Fewer children have any contact with agricultural production. A report two years ago for the Primary Industries Education Foundation found that while more than half of Year 6 students had been involved with a school vegetable garden, barely a quarter had stayed on a farm or attended an agricultural show. It is little wonder, then, that 27 per cent thought yoghurt was a plant product and 75 per cent thought that cotton socks came from animals. The longer kids spend at school the more confused they seem to become. In Year 6, 17 per cent thought farming damaged the environment; by Year 10, 40 per cent were convinced that was true. Barely half of Year 10 students believed that pesticides increased the amount of food grown on farms.
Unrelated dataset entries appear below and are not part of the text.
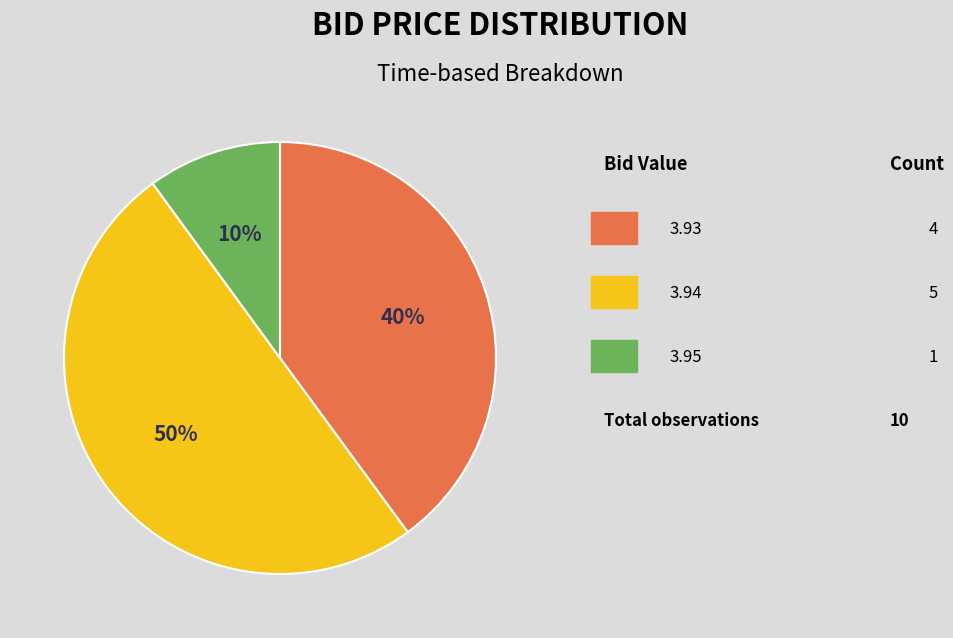

How many slices are in this pie chart?

3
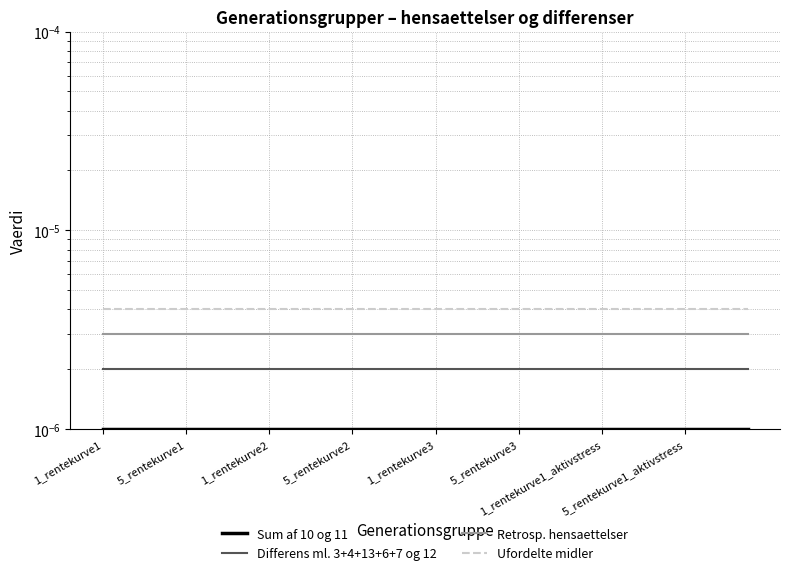

True or false: Ufordelte midler and Retrosp. hensaettelser cross at least once.

False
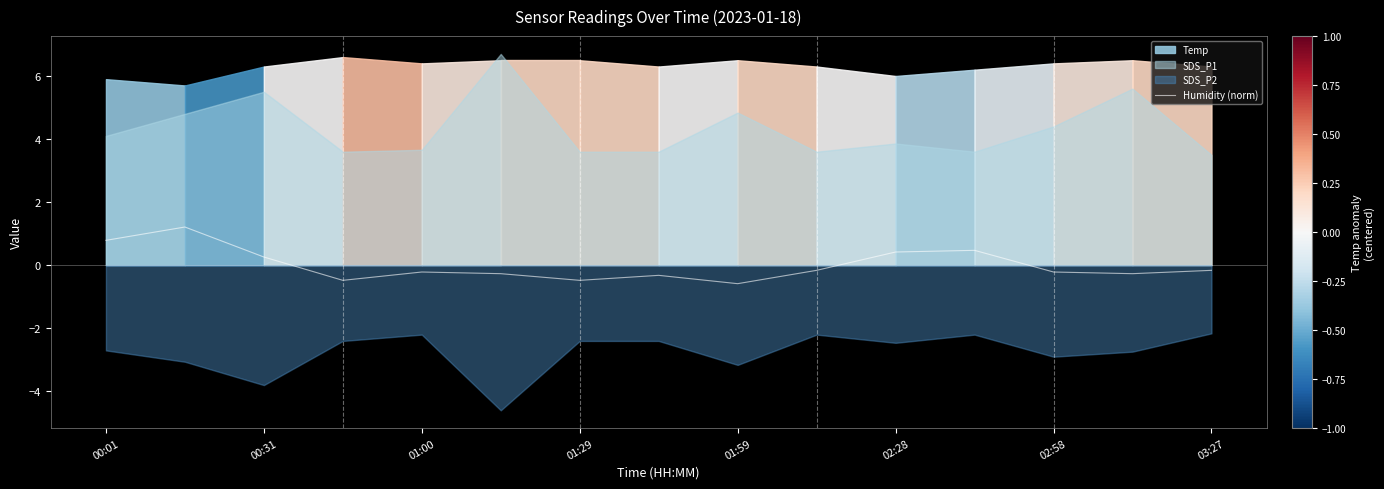

True or false: Humidity (norm) has a value of 0.2 at 00:01.

False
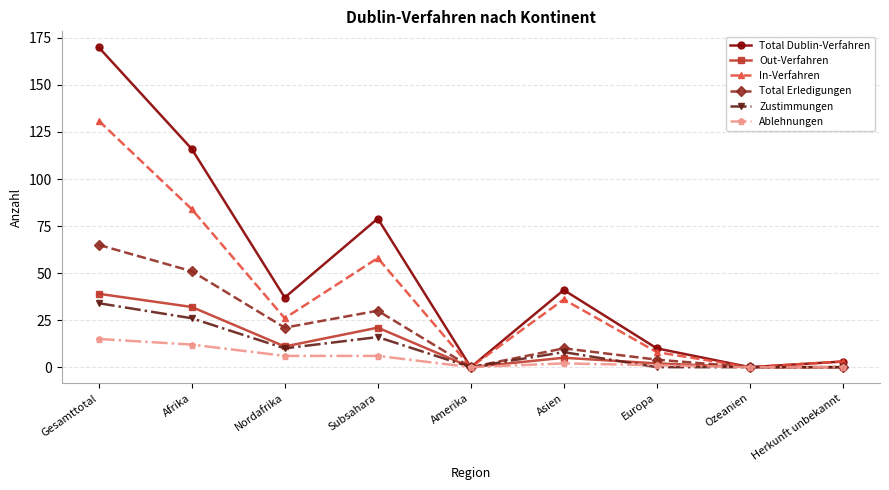

Is the value of Zustimmungen at Gesamttotal greater than the value of Total Erledigungen at Amerika?

Yes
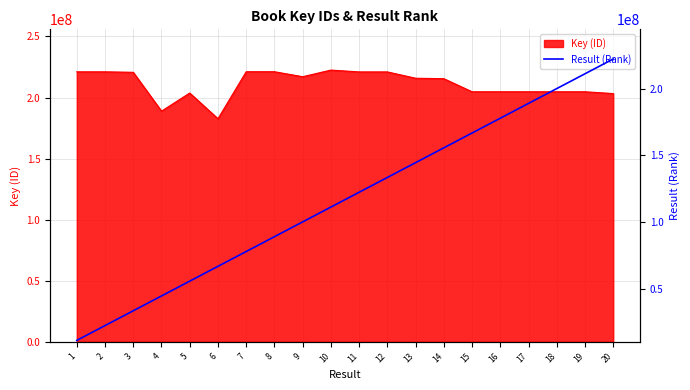

What is the value of the 12th point from the left?

133495721.4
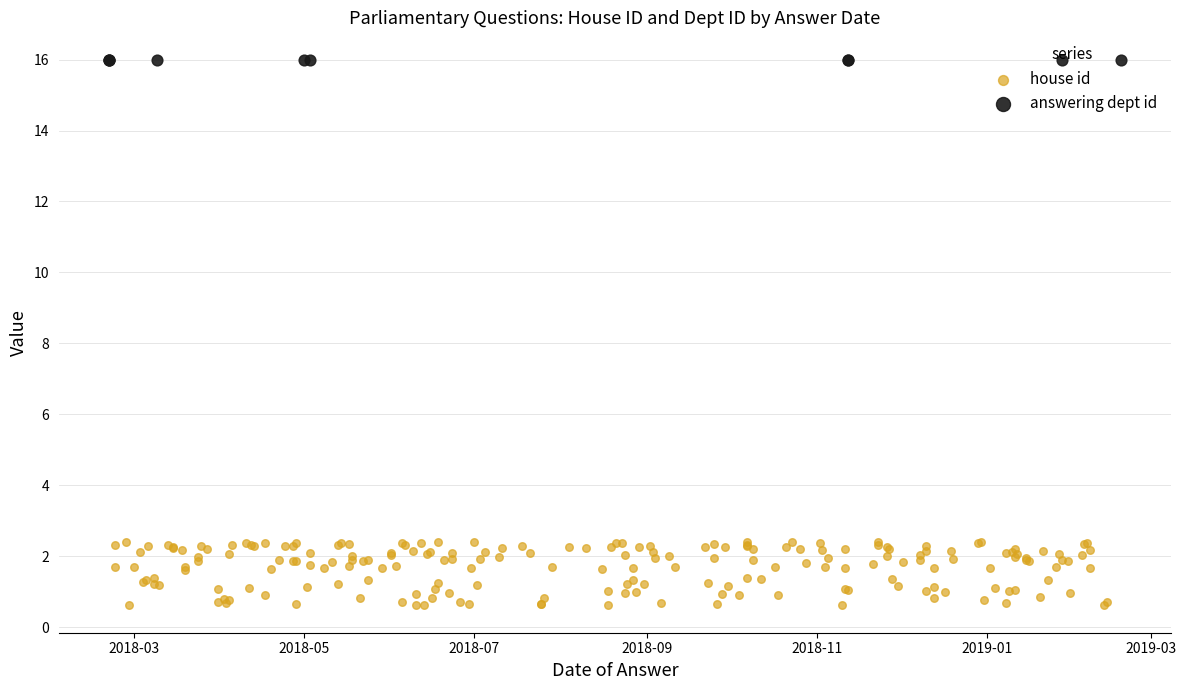

At which category is the sum across all series the highest?

2019-01-28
The National Farmers Federation and other agricultural groups take the survey as evidence that the food and fibre component of the technology curriculum must get back to basics. It seems premature to ask children to "prioritise competing factors in . . . ethical, just and sustainable development", as Gene Ethics submission argues, when only 30 per cent of Year 10 students recognise that cardboard is produced from trees, the same proportion, incidentally, that thinks Lycra comes from plants. Farming was once regarded as a heroic pursuit; it is today viewed with deep suspicion. About 4000 professional positions in primary industry are advertised a year yet there are only 300 new agricultural graduates to fill them. Little wonder.